New Age Metals Inc. Closes Private Placement Raising $350,000
The Company has issued 883,333 non-flow through units and 3,783,334 flow-through units. Both NFT and FT unit consisted of one common share at a price of $0.075 per Unit and one half of one non-transferable share purchase warrant ("Warrant"). Each Warrant will entitle the holder thereof to purchase one additional common share of the Company at an exercise price of $0.15 per share for a period of 18 months from closing, subject to an acceleration clause.
All Warrants issued in connection with this financing are subject to an acceleration clause. If the closing price of the Company's shares is at or above $0.35 per share for a period of ten (10) consecutive trading days during the exercise period, the Company may accelerate the expiry date of the Warrants to 30 calendar days from the date express written notice is given by the Company to the holder.
The proceeds of the private placement will be used for continued exploration and development of NAM's flagship River Valley PGM project near Sudbury Ontario (Press release 2017-12-15).
Finder's fees were paid in connection with the private placement in the amount of $19,159.18 in cash.
All securities issued in connection with the private placement are subject to a four month and a day hold period expiring on April 22, 2018 in accordance with applicable Canadian Securities Laws. Completion of the private placement and any finder's fees payable are subject to regulatory approval.
On behalf of the Board of Directors
"Harry Barr"
Harry G. Barr
Chairman and CEO
Neither the TSX Venture Exchange nor its Regulation Services Provider (as that term is defined in the policies of the TSX Venture Exchange) accepts responsibility for the adequacy or accuracy of this release.

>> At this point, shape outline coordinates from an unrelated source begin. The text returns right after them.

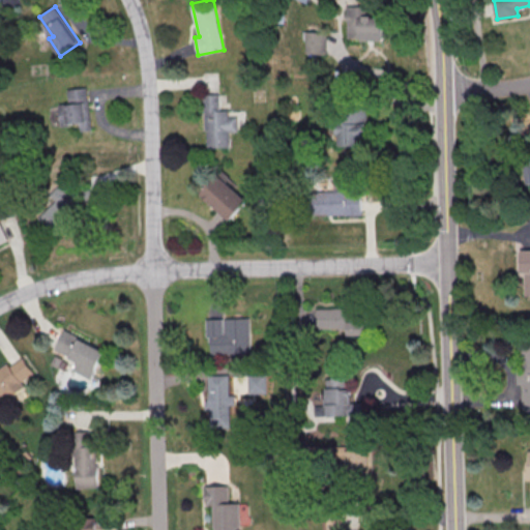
[(349,39),(384,38),(384,16),(369,17),(369,6),(348,6),(349,39)]
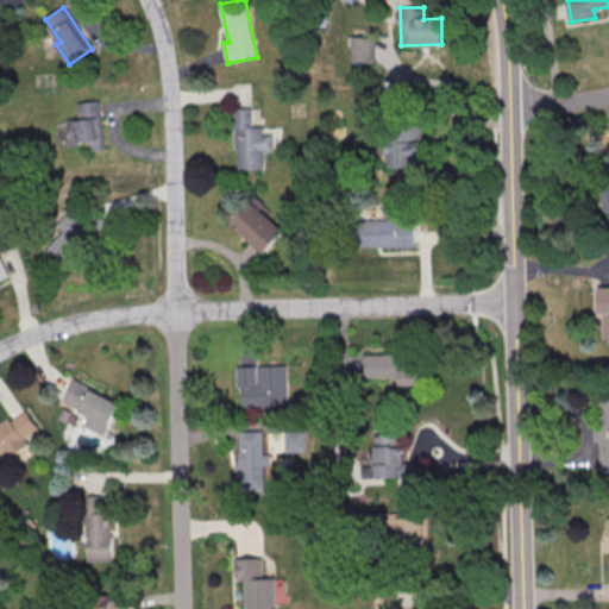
[(375,62),(375,36),(351,36),(351,61),(375,62)]
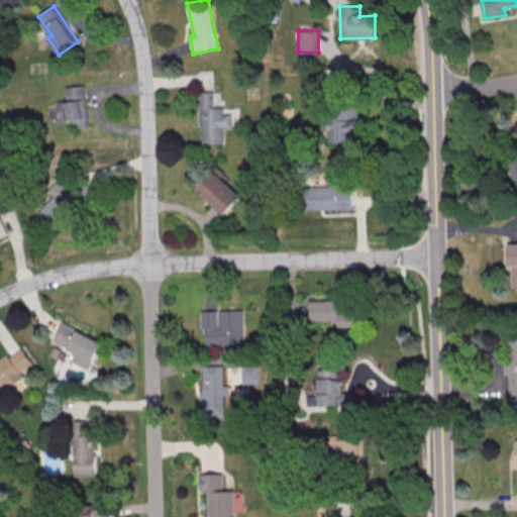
[(67,101),(57,101),(59,122),(77,120),(78,128),(89,127),(85,85),(65,87),(67,101)]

Cautionary Note Regarding Forward Looking Statements: This release contains forward-looking statements that involve risks and uncertainties. These statements may differ materially from actual future events or results and are based on current expectations or beliefs. For this purpose, statements of historical fact may be deemed to be forward-looking statements. In addition, forward-looking statements include statements in which the Company uses words such as "continue", "efforts", "expect", "believe", "anticipate", "confident", "intend", "strategy", "plan", "will", "estimate", "project", "goal", "target", "prospects", "optimistic" or similar expressions. These statements by their nature involve risks and uncertainties, and actual results may differ materially depending on a variety of important factors, including, among others, the Company's ability and continuation of efforts to timely and completely make available adequate current public information, additional or different regulatory and legal requirements and restrictions that may be imposed, and other factors as may be discussed in the documents filed by the Company on SEDAR (www.sedar.com), including the most recent reports that identify important risk factors that could cause actual results to differ from those contained in the forward-looking statements. The Company does not undertake any obligation to review or confirm analysts' expectations or estimates or to release publicly any revisions to any forward-looking statements to reflect events or circumstances after the date hereof or to reflect the occurrence of unanticipated events. Investors should not place undue reliance on forward-looking statements.